Ms. Devi demonstrated her mathematical gifts around the world, at colleges, in theaters and on radio and television.

When she appeared on the BBC, her answer to a difficult calculation was different from the interviewer’s. It turned out that she was right. Similarly, at the University of Rome, one of her answers to a problem was found to be wrong, until the experts re-examined their own calculations.

Problems solved by Ms. Devi during a demonstration in New York in 1976, as they appeared in The New York Times. (Two of the answers to the third question, however, are wrong. Jan. 14, 1935, was Monday, not Tuesday; and Dec. 14, 1935, was Saturday, not Sunday.)

When Ms. Devi performed in New York in 1976, an article in The New York Times marveled at her abilities: “She could give you the cube root of 188,132,517 — or almost any other number — in the time it took to ask the question. If you gave her any date in the last century, she would tell you what day of the week it fell on.”

In 1977, at Southern Methodist University in Dallas, she was asked to give the 23rd root of a 201-digit number; she answered in 50 seconds. Her answer—546,372,891—was confirmed by calculations done at the US Bureau of Standards by the UNIVAC 1101 computer, which took 62 seconds, for which a special program had to be written to perform such a large calculation.

On 18 June 1980, she demonstrated the multiplication of two 13-digit numbers—7,686,369,774,870 × 2,465,099,745,779—picked at random by the Computer Department of Imperial College, London. She correctly answered 18,947,668,177,995,426,462,773,730 in 28 seconds. This event is mentioned in the 1982 Guinness Book of Records. Writer Steven Smith states that the result is "so far superior to anything previously reported that it can only be described as unbelievable".

In 1988, she travelled to the US to have her abilities studied by Arthur Jensen, a professor of psychology at the University of California, Berkeley. Jensen tested her performance of several tasks, including the calculation of large numbers. Examples of the problems presented to Devi included calculating the cube root of 61,629,875 and the seventh root of 170,859,375. Jensen reported that Devi provided the solution to the aforementioned problems (395 and 15, respectively) before Jensen could copy them down in his notebook. Jensen published his findings in the academic journal Intelligence in 1990.

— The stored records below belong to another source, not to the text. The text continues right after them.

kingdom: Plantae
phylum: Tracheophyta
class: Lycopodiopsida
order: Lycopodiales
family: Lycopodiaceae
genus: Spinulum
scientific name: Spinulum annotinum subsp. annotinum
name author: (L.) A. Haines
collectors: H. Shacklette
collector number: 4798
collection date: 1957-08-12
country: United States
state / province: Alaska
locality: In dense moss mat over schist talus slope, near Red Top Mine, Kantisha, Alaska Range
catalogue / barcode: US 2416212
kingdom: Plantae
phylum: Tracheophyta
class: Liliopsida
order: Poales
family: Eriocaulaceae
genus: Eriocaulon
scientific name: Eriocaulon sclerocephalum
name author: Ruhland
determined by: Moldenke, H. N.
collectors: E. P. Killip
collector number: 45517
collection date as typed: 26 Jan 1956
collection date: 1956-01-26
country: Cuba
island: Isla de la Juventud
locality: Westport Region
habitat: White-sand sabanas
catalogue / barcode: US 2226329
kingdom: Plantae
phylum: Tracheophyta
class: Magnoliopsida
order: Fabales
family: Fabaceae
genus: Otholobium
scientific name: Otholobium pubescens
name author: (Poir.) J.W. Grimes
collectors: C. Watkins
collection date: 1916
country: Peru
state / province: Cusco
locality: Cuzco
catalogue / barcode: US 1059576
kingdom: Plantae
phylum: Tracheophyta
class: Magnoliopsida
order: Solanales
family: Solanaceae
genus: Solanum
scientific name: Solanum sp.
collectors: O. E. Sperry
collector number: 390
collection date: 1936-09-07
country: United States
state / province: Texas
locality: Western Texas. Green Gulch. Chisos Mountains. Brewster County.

                                                                               
In a 1990 journal article about Ms. Devi, Arthur R. Jensen, a researcher on human intelligence at the University of California, Berkeley, noted that unlike the Dustin Hoffman character in the movie “Rain Man,” an autistic savant who was also a mathematical prodigy, “Devi comes across as alert, extroverted, affable and articulate.”

He posited that for Ms. Devi, “the manipulation of numbers is apparently like a native language, whereas for most of us arithmetic calculation is at best like the foreign language we learned in school.” But he added that she built on her inherent skills through intense practice as a child.

Ms. Devi was also a successful astrologer, cookbook author and novelist. As a writer, Devi wrote a number of books, including novels as well as texts about mathematics, puzzles, and astrology. She also wrote what is considered the first study of homosexuality in India; it treated homosexuality in an understanding light and is considered pioneering.